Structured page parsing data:
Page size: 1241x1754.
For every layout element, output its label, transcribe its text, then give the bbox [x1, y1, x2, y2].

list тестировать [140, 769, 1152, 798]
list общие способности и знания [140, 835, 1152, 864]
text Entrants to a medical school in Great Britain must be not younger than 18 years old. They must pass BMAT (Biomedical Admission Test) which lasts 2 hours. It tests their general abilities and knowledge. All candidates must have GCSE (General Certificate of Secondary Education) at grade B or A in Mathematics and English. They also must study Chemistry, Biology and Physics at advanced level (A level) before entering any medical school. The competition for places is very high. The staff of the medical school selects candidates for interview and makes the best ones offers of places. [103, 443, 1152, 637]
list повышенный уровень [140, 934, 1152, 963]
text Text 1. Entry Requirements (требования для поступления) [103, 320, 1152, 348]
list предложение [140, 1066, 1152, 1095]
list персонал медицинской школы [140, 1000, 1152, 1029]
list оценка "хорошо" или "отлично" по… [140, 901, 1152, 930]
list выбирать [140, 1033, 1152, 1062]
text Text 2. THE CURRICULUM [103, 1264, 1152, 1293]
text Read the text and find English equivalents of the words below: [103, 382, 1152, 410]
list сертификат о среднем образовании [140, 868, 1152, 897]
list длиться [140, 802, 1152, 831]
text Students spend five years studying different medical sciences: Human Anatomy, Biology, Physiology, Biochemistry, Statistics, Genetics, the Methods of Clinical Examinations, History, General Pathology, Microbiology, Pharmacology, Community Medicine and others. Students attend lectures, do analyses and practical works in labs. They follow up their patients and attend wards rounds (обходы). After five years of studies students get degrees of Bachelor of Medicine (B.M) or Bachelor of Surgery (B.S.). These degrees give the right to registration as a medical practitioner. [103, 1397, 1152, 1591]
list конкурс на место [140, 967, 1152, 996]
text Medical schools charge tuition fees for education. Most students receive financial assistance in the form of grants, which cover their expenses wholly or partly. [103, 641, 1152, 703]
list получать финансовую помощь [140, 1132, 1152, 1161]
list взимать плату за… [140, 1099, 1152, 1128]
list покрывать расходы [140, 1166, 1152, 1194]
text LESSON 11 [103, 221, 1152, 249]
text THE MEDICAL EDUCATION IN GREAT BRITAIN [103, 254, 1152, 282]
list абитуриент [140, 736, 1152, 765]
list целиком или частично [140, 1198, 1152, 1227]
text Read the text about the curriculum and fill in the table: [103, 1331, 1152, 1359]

> WORK ITEM:
Your reply should be all of the data, returned exactly.

> ANSWER BOX:
Page size: 1241x1754.
For every layout element, output its label, transcribe its text, then give the bbox [x1, y1, x2, y2].

list тестировать [140, 769, 1152, 798]
list общие способности и знания [140, 835, 1152, 864]
text Entrants to a medical school in Great Britain must be not younger than 18 years old. They must pass BMAT (Biomedical Admission Test) which lasts 2 hours. It tests their general abilities and knowledge. All candidates must have GCSE (General Certificate of Secondary Education) at grade B or A in Mathematics and English. They also must study Chemistry, Biology and Physics at advanced level (A level) before entering any medical school. The competition for places is very high. The staff of the medical school selects candidates for interview and makes the best ones offers of places. [103, 443, 1152, 637]
list повышенный уровень [140, 934, 1152, 963]
text Text 1. Entry Requirements (требования для поступления) [103, 320, 1152, 348]
list предложение [140, 1066, 1152, 1095]
list персонал медицинской школы [140, 1000, 1152, 1029]
list оценка "хорошо" или "отлично" по… [140, 901, 1152, 930]
list выбирать [140, 1033, 1152, 1062]
text Text 2. THE CURRICULUM [103, 1264, 1152, 1293]
text Read the text and find English equivalents of the words below: [103, 382, 1152, 410]
list сертификат о среднем образовании [140, 868, 1152, 897]
list длиться [140, 802, 1152, 831]
text Students spend five years studying different medical sciences: Human Anatomy, Biology, Physiology, Biochemistry, Statistics, Genetics, the Methods of Clinical Examinations, History, General Pathology, Microbiology, Pharmacology, Community Medicine and others. Students attend lectures, do analyses and practical works in labs. They follow up their patients and attend wards rounds (обходы). After five years of studies students get degrees of Bachelor of Medicine (B.M) or Bachelor of Surgery (B.S.). These degrees give the right to registration as a medical practitioner. [103, 1397, 1152, 1591]
list конкурс на место [140, 967, 1152, 996]
text Medical schools charge tuition fees for education. Most students receive financial assistance in the form of grants, which cover their expenses wholly or partly. [103, 641, 1152, 703]
list получать финансовую помощь [140, 1132, 1152, 1161]
list взимать плату за… [140, 1099, 1152, 1128]
list покрывать расходы [140, 1166, 1152, 1194]
text LESSON 11 [103, 221, 1152, 249]
text THE MEDICAL EDUCATION IN GREAT BRITAIN [103, 254, 1152, 282]
list абитуриент [140, 736, 1152, 765]
list целиком или частично [140, 1198, 1152, 1227]
text Read the text about the curriculum and fill in the table: [103, 1331, 1152, 1359]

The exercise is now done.